Shishmaref, Alaska (Sept 03/01) - The Northwest Passage evokes images of Franklin, Henry Larsen, the St. Roch and the Manhattan. Now, add a 15-metre sailboat and eight Irishmen to the legend.

She carries eight Irishmen in her belly, sports an old-fashioned Canadian oil stove, and her tall mast made her the talk of Cambridge Bay.

But the 15-metre Northabout is not a luxury yacht. This sailboat is all business, carrying eight sailors through the Northwest Passage.

Retired construction site manager and ship's captain, Jarlath Cunnane built the Northabout.

"Jarlath, Frank (Nugent) and I, we needed a trip. All the decisions were made over a pint of Guiness," said expedition leader Paddy Barry.

The three have previously re-enacted Shackelton's Antarctic voyage and sailed Northern Russia.
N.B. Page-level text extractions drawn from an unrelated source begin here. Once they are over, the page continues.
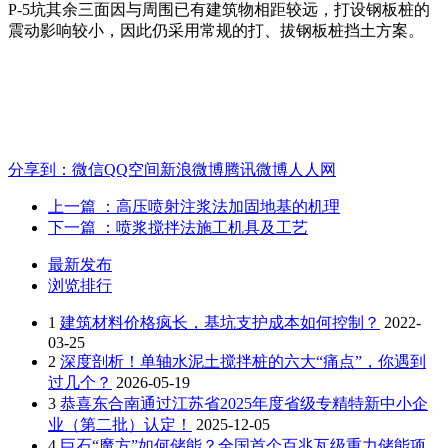
P-5坑其余三面因与周围已有建筑物相距较远，打设钢板桩的
震动影响较小，因此仍采用常规的打、拔钢板桩挡土方案。
分享到：
微信
QQ空间
新浪微博
腾讯微博
人人网
上一篇
：高压喷射注浆法加固地基的机理
下一篇
：喷浆搅拌法施工机具及工艺
最新发布
浏览排行
1
建筑材料价格疯长，基坑支护成本如何控制？
2022-
03-25
2
深度剖析！单轴水泥土搅拌桩的六大“痛点”，你遇到
过几个？
2026-05-19
3
恭喜东合南通过江苏省2025年度省级专精特新中小企
业（第二批）认定！
2025-12-05
4
巨石“魔方”如何储能？全国首个百兆瓦级重力储能项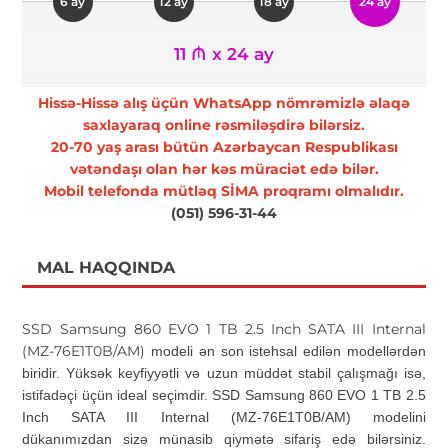
6 ay
12 ay
18 ay
24 ay
11 ₼ x 24 ay
Hissə-Hissə alış üçün WhatsApp nömrəmizlə əlaqə
saxlayaraq online rəsmiləşdirə bilərsiz.
20-70 yaş arası bütün Azərbaycan Respublikası
vətəndaşı olan hər kəs müraciət edə bilər.
Mobil telefonda mütləq SİMA proqramı olmalıdır.
(051) 596-31-44
MAL HAQQINDA
SSD Samsung 860 EVO 1 TB 2.5 Inch SATA III Internal
(MZ-76E1T0B/AM)
modeli ən son istehsal edilən modellərdən
biridir. Yüksək keyfiyyətli və uzun müddət stabil çalışmağı isə,
istifadəçi üçün ideal seçimdir.
SSD Samsung 860 EVO 1 TB 2.5
Inch SATA III Internal (MZ-76E1T0B/AM) modelini
dükanımızdan sizə münasib qiymətə sifariş edə bilərsiniz.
For their Northwest Passage adventure, they were joined by filmmaker John Coyle, Mike Brogan, the ship's doctor and fiddler, Kevin Cronin, the voyage's accountant, Terry Irvine and Gearoid O Riain.
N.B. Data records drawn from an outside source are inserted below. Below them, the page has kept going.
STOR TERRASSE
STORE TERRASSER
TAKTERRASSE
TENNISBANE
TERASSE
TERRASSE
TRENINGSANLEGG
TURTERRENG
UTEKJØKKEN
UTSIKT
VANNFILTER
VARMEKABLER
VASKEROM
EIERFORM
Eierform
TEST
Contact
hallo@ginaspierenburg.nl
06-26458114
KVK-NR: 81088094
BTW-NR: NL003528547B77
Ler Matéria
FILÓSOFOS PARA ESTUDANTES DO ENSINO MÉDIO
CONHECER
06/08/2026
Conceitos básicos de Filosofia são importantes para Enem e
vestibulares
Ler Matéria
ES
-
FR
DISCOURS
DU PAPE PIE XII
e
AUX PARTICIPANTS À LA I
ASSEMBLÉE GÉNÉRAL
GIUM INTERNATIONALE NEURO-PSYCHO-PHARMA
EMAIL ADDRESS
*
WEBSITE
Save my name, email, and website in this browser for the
"Frank is the historian, he adds intellectual virtuosity to the voyage," added Barry, a civil engineer when he's in Dublin.
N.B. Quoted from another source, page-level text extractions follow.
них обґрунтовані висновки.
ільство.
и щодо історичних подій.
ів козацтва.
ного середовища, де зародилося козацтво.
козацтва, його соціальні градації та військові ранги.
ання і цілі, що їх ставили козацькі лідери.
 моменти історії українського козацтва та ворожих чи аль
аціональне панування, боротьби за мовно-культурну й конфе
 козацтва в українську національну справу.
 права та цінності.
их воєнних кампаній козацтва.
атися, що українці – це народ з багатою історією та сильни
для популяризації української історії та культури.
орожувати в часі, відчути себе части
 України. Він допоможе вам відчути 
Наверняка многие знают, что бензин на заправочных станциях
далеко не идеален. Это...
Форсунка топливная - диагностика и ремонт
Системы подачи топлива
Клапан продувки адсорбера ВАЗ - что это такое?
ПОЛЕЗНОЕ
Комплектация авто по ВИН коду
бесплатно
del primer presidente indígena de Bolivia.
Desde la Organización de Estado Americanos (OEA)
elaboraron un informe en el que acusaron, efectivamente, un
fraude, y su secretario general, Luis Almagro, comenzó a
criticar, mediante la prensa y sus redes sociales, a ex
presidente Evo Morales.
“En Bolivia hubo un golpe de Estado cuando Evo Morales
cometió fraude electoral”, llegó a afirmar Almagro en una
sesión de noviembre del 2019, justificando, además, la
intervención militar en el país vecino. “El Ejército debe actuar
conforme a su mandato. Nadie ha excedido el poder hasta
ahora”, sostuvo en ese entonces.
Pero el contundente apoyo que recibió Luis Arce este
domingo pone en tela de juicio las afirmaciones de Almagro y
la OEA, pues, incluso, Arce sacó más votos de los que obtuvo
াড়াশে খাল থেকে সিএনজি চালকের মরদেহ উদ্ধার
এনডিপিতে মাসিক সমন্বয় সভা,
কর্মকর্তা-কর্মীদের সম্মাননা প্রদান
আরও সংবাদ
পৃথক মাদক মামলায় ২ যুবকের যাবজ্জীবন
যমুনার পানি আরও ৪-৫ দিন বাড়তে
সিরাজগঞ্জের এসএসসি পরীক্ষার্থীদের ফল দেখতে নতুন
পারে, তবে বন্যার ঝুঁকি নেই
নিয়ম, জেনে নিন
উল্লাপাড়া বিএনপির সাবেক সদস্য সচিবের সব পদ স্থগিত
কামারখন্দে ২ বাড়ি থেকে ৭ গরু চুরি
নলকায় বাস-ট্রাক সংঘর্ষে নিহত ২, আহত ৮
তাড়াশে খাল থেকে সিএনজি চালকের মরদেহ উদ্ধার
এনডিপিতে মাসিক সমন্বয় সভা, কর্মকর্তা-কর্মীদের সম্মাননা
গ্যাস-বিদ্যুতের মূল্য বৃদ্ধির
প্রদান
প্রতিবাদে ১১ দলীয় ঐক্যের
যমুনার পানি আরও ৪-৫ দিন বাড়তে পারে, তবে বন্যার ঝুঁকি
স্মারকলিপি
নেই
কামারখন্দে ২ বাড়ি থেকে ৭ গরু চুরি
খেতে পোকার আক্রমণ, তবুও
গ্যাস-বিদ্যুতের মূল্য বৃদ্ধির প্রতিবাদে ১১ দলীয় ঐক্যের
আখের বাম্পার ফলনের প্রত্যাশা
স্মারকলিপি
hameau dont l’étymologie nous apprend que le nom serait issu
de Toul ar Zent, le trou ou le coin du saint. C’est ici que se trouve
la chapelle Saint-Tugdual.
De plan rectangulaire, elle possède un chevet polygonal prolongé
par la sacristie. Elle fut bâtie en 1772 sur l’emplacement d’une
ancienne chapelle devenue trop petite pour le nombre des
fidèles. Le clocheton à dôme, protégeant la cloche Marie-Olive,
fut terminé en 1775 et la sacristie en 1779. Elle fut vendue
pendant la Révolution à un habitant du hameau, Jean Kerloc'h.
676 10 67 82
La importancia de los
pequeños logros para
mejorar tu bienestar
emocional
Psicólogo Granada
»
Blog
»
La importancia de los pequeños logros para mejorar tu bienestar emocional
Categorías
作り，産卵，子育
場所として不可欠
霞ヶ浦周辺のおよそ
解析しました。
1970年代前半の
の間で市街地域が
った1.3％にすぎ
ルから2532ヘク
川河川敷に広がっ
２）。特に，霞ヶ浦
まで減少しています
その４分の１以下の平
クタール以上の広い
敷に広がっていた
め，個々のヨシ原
They sailed Northabout across the Atlantic Ocean and up Greenland's coast before heading into the passage through Peel Sound.

They stopped in Cambridge Bay for a few days recently, and had two weeks to get to the Beaufort Sea. If nature handed them bad weather, they planned to leave the boat in Tuktoyaktuk for the winter, fly home and return for her next summer.

They didn't have to do it, and at last report were near Shishmaref, Alaska.

Development parallels

"There are two things. We are trying to do the Northwest Passage but at the same time we are trying to see as much around the route as we can, in the way of the landscape and the people. Particularly with regard to the history," said Barry, with a rich, rhythmic Irish accent. His particular interest in the Inuit stems from Ireland's development over the last 150 years.

"We're interested in the development of the people. (Ireland) missed out on the Industrial Revolution, which developed Europe. As a result of that, we were backwards to a degree and poor to a greater degree. And over a period of about 150 years we have changed from being a rural society to a modern society.

"So we're looking here at Inuit society, which is making the same change in a much shorter duration, with the attendant problems of anything that's done in a hurry."

Last Tuesday, responding to an e-mail from News/North, Barry had this to say:

"We've managed to make fair good westward progress since we left Cambridge Bay. Met ice at Cape Parry, which held us for a while and shoved us inward.

We were in Tuk one day only, and then across Mackenzie Bay. A lovely sailing wind all the way into Herschel Island -- a most interesting place, as we knew. The following day we had a flag lowering ceremony, as we left Canadian waters. Only for three weeks as we are going for Vancouver. Yesterday was a day of 'ups and downs.' Getting inside the ice near Barter Island we went aground close to the shore in four feet of water, while trying to get inshore of ice. To get floating again we had to lay out an anchor and take it to or winch to pull, with the engine -- that got us off. We're now 10 miles east of Prudoe.